▶ Problem to solve: Pick out every line in the records below that contains the word "sign", and copy each of those lines in full.

▶ Exercise inputs:
━━━━━━━━━━

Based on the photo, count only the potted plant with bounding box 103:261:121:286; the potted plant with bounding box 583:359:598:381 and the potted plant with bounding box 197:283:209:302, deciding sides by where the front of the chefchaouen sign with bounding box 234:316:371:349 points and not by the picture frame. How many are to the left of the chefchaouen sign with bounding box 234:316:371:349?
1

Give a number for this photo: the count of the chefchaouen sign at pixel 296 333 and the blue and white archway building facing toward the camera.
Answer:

━━━━━━━━━━

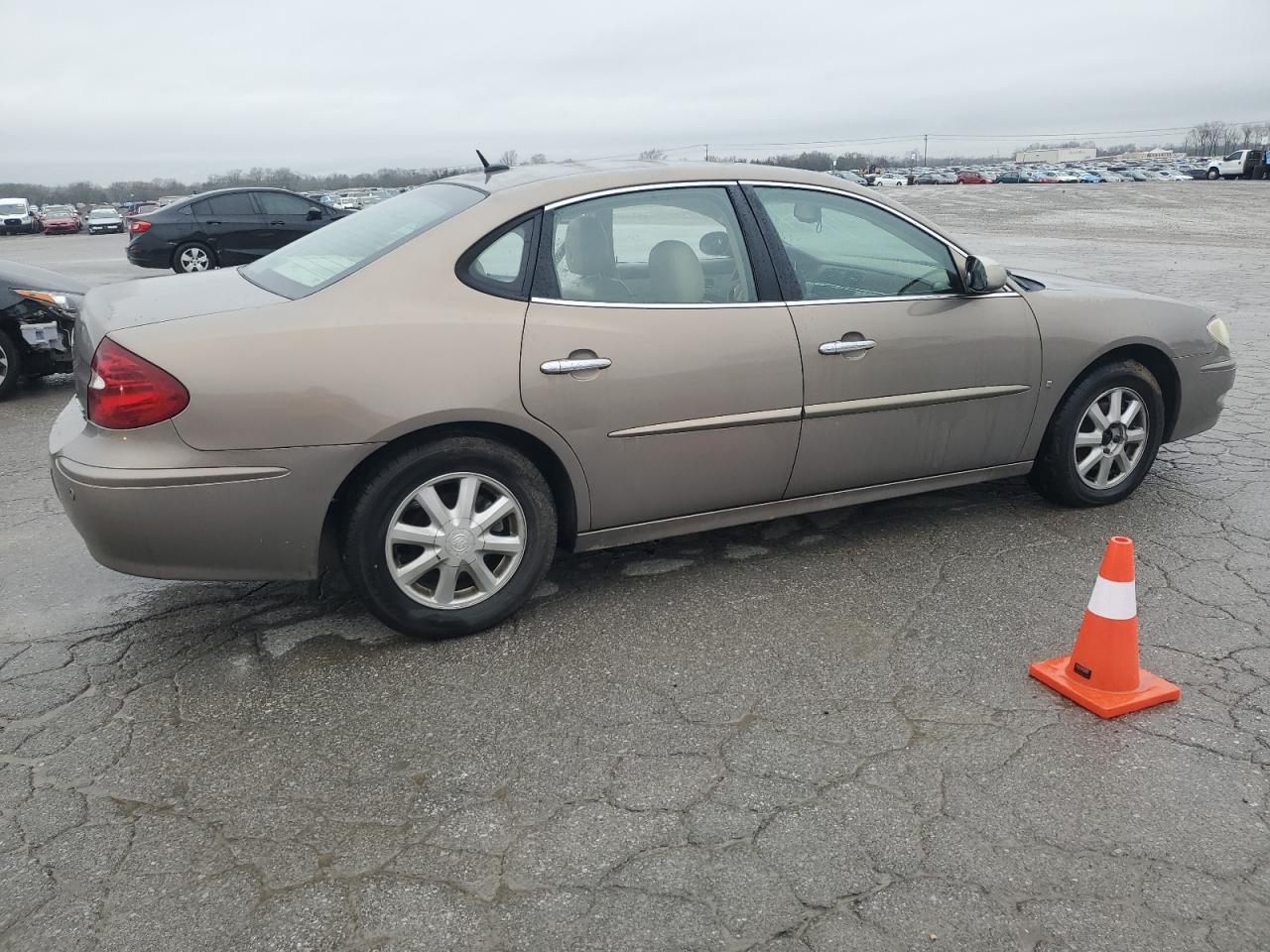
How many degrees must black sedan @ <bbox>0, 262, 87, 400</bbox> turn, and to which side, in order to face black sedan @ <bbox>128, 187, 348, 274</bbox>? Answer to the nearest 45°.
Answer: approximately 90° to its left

━━━━━━━━━━

▶ The completed task:
Based on the photo, count only the potted plant with bounding box 103:261:121:286; the potted plant with bounding box 583:359:598:381 and the potted plant with bounding box 197:283:209:302, deciding sides by where the front of the chefchaouen sign with bounding box 234:316:371:349 points and not by the picture frame. How many are to the left of the chefchaouen sign with bounding box 234:316:371:349?
Give a number for this photo: the count of the chefchaouen sign at pixel 296 333 and the blue and white archway building facing toward the camera.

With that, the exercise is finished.